[Given records]:

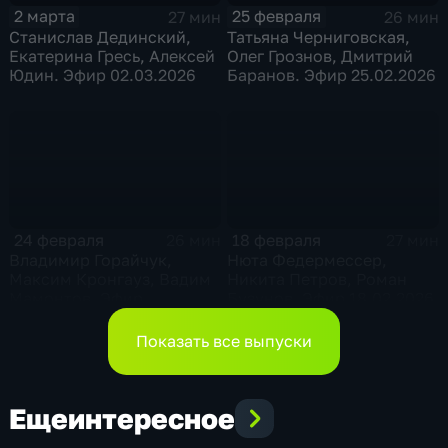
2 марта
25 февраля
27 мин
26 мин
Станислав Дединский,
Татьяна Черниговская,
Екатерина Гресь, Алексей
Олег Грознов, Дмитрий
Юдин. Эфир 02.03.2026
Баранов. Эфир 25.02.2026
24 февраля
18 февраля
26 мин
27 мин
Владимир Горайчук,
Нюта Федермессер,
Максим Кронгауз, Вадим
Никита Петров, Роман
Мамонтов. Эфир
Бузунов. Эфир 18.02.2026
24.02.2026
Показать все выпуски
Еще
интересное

[Task objective]: The lines that contain the word "Эфир" are wanted; copy each of them from the records.

[Task solution]:
Юдин. Эфир 02.03.2026
Баранов. Эфир 25.02.2026
Мамонтов. Эфир
Бузунов. Эфир 18.02.2026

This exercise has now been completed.